The Cincinnati Bearcats are coming off of a 7-7 season that ended in disappointing fashion with a bowl loss to North Texas. Four defensive and five offensive starters return, including junior QB Gino Guidugli, one of the best at his position in the conference. Last year he completed almost 55% of his passes and threw for over 3,000 yards though his TD-to-INT ratio was not very good (22 to 21). The Bearcats travel to West Virginia and Miami (OH) for non-conference games that will be tough to win. The CUSA schedule isn't all that bad or good, with visits from Southern Miss and Louisville schedule as well as trips to TCU, USF, and Memphis.

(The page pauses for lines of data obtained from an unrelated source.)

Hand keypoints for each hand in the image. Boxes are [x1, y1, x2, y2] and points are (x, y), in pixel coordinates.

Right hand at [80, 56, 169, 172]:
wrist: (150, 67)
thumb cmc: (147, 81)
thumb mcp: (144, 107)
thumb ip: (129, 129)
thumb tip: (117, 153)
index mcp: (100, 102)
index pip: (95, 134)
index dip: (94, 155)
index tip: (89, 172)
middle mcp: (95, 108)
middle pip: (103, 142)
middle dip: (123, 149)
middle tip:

The Louisville Cardinals will have to find a new QB this season after the departure of Dave Raggone, who threw for almost 3,000 yards last season. Seven offensive and five defensive starters return from 2002's team that went 7-6 overall, including a blowout loss to Marshall in the GMAC Bowl in Mobile. Two road out-of-conference games lead off the schedule (at Kentucky and at Syracuse) and both are likely losses. The conference road schedule is also a killer: at USF, at ECU, at TCU, at Cincy. This could be a very disappointing season for UL with a new coach and a tough schedule in 2003.
The East Carolina Pirates, after being near of the top of the league for several years, dipped down to 4-8 in 2002. John Thompson, who has been the defensive coordinator at Southern Miss, Arkansas, and Florida, takes over the head coaching job in Greenville. ECU's non-conference slate is one of the toughest in CUSA: WVU, at Miami, at Wake Forest, North Carolina. ECU's conference standing will be decided at home when three of the conference's powers (Louisville, South Florida, and USM) all come to Greenville in the second half of the season. I expect the Pirates to improve slightly from last season but still be a year or two away from contending in CUSA.

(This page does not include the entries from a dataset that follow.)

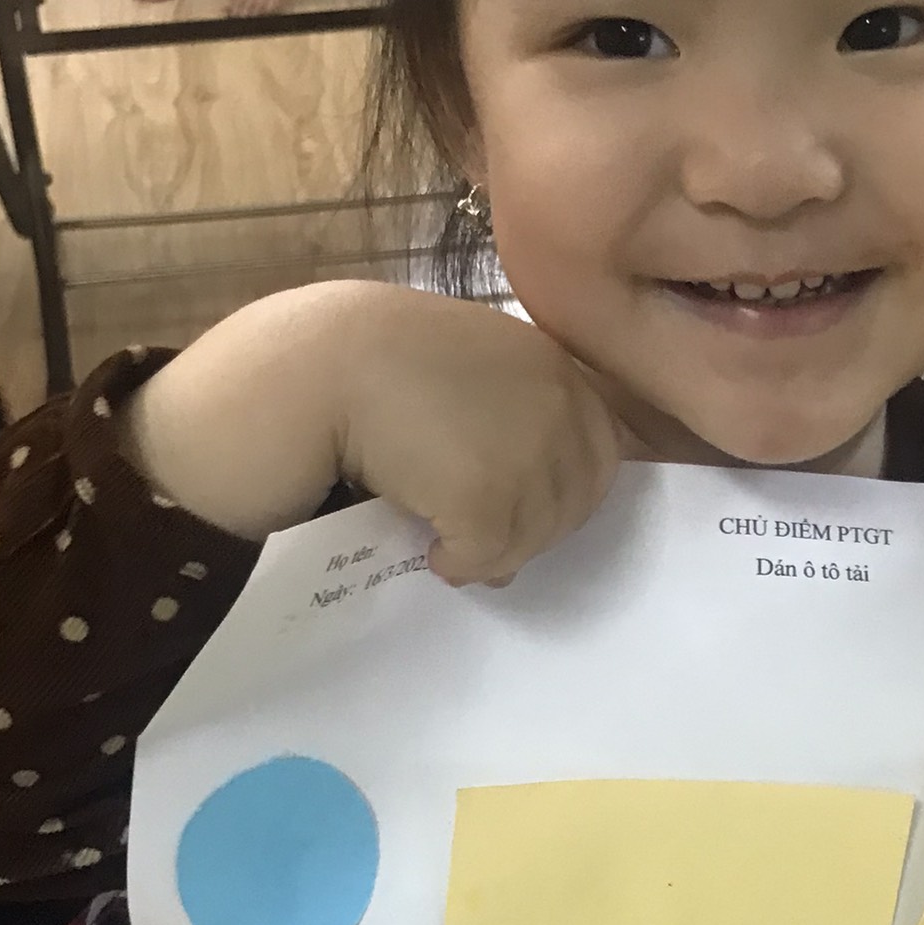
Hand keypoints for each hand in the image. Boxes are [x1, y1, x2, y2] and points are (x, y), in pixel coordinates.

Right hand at [336, 297, 625, 587]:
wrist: (322, 363)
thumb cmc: (382, 360)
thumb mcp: (470, 368)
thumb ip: (511, 426)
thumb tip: (525, 511)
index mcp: (558, 370)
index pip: (601, 454)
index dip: (566, 492)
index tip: (522, 503)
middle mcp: (558, 409)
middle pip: (574, 504)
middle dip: (533, 530)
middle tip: (484, 535)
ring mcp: (527, 455)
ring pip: (533, 538)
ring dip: (495, 551)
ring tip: (450, 541)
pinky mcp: (487, 498)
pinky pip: (489, 556)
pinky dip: (461, 564)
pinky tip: (433, 551)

The Memphis Tigers are still stuck in the bottom half of CUSA. Last year, the Tigers were 3-9 with wins over only Murray State, Tulane, and Army. Four offensive and eight defensive starters return. QB Danny Wimprine will be a key to this team's success; in 2002, Wimprine completed 54% of his passes for 2,800 yards and 23 TDs while also throwing 18 INTs. Two SEC opponents are on the Tigers' schedule, Mississippi and at Mississippi State, while trips to USM, Tulane, and Louisville will also be tough.
The Houston Cougars could continue to see a little improvement in 2003 thanks to a favorable schedule. Two tough non-conference games are on the slate, but one is at home: Mississippi State. The other game is at Michigan. Memphis and UAB travel to Houston which should help the Cougars' chances to pick up a few conference wins. Another 5-7 season could take place in Houston.
UAB and Army could again see struggling seasons in CUSA. Although the Blazers return 16 starters, the schedule will be tough this season with out-of-conference road games at Baylor, South Carolina, and Georgia. Conference road contests are TCU and USF will also be tough to win. The Black Knights return 12 starters from last year's 1-11 team. The only chances for wins on Army's schedule are home games with Connecticut, Rutgers, and Houston, as well as the annual Army/Navy battle in Philadelphia.